Transcribed page contents:
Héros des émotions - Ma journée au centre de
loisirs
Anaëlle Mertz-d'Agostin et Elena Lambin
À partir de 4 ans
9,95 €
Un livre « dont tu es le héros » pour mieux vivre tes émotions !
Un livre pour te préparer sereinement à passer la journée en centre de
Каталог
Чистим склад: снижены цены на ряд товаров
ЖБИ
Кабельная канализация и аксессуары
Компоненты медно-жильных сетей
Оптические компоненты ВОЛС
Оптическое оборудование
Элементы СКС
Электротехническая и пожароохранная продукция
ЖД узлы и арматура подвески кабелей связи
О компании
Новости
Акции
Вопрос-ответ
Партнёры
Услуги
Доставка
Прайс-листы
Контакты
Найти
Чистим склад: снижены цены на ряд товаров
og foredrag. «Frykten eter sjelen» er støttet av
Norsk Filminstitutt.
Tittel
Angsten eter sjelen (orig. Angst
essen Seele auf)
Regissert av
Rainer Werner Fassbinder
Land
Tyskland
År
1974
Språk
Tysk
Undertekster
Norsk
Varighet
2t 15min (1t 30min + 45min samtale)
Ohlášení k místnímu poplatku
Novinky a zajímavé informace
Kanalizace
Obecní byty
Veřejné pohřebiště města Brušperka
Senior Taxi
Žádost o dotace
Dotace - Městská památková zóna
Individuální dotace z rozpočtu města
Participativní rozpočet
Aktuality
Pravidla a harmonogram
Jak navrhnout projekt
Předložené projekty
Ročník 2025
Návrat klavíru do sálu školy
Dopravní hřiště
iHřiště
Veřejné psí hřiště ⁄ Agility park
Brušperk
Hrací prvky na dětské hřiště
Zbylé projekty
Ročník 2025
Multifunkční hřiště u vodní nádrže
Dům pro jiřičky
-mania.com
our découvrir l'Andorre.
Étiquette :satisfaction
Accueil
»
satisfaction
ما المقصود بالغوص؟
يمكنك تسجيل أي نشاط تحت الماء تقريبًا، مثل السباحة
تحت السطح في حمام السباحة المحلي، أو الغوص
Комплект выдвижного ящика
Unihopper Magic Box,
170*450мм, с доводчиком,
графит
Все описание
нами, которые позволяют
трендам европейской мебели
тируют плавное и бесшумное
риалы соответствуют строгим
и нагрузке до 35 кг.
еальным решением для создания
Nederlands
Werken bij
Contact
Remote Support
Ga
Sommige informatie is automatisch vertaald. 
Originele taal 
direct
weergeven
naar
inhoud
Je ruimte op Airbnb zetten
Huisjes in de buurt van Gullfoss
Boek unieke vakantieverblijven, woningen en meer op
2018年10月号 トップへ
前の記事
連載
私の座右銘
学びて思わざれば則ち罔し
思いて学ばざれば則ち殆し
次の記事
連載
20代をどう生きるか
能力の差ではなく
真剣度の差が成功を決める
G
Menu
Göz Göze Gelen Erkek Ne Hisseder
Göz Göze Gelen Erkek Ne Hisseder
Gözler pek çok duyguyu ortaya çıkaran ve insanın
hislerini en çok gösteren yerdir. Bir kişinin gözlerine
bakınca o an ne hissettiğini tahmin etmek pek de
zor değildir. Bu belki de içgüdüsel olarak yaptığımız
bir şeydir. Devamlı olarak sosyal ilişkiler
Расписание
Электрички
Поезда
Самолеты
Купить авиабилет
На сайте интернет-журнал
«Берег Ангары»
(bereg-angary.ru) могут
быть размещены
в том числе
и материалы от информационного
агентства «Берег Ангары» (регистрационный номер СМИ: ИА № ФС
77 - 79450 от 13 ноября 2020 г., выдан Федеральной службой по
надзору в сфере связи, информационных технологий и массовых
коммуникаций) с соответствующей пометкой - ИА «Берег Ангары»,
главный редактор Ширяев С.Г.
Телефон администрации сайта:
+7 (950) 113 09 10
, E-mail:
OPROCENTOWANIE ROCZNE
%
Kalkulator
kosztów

Required action:
Once the line with "Étiquette :satisfaction" is located in the data above, repeat it and every later line through the end, exactly.

Reply to the exercise:
Étiquette :satisfaction
Accueil
»
satisfaction
ما المقصود بالغوص؟
يمكنك تسجيل أي نشاط تحت الماء تقريبًا، مثل السباحة
تحت السطح في حمام السباحة المحلي، أو الغوص
Комплект выдвижного ящика
Unihopper Magic Box,
170*450мм, с доводчиком,
графит
Все описание
нами, которые позволяют
трендам европейской мебели
тируют плавное и бесшумное
риалы соответствуют строгим
и нагрузке до 35 кг.
еальным решением для создания
Nederlands
Werken bij
Contact
Remote Support
Ga
Sommige informatie is automatisch vertaald. 
Originele taal 
direct
weergeven
naar
inhoud
Je ruimte op Airbnb zetten
Huisjes in de buurt van Gullfoss
Boek unieke vakantieverblijven, woningen en meer op
2018年10月号 トップへ
前の記事
連載
私の座右銘
学びて思わざれば則ち罔し
思いて学ばざれば則ち殆し
次の記事
連載
20代をどう生きるか
能力の差ではなく
真剣度の差が成功を決める
G
Menu
Göz Göze Gelen Erkek Ne Hisseder
Göz Göze Gelen Erkek Ne Hisseder
Gözler pek çok duyguyu ortaya çıkaran ve insanın
hislerini en çok gösteren yerdir. Bir kişinin gözlerine
bakınca o an ne hissettiğini tahmin etmek pek de
zor değildir. Bu belki de içgüdüsel olarak yaptığımız
bir şeydir. Devamlı olarak sosyal ilişkiler
Расписание
Электрички
Поезда
Самолеты
Купить авиабилет
На сайте интернет-журнал
«Берег Ангары»
(bereg-angary.ru) могут
быть размещены
в том числе
и материалы от информационного
агентства «Берег Ангары» (регистрационный номер СМИ: ИА № ФС
77 - 79450 от 13 ноября 2020 г., выдан Федеральной службой по
надзору в сфере связи, информационных технологий и массовых
коммуникаций) с соответствующей пометкой - ИА «Берег Ангары»,
главный редактор Ширяев С.Г.
Телефон администрации сайта:
+7 (950) 113 09 10
, E-mail:
OPROCENTOWANIE ROCZNE
%
Kalkulator
kosztów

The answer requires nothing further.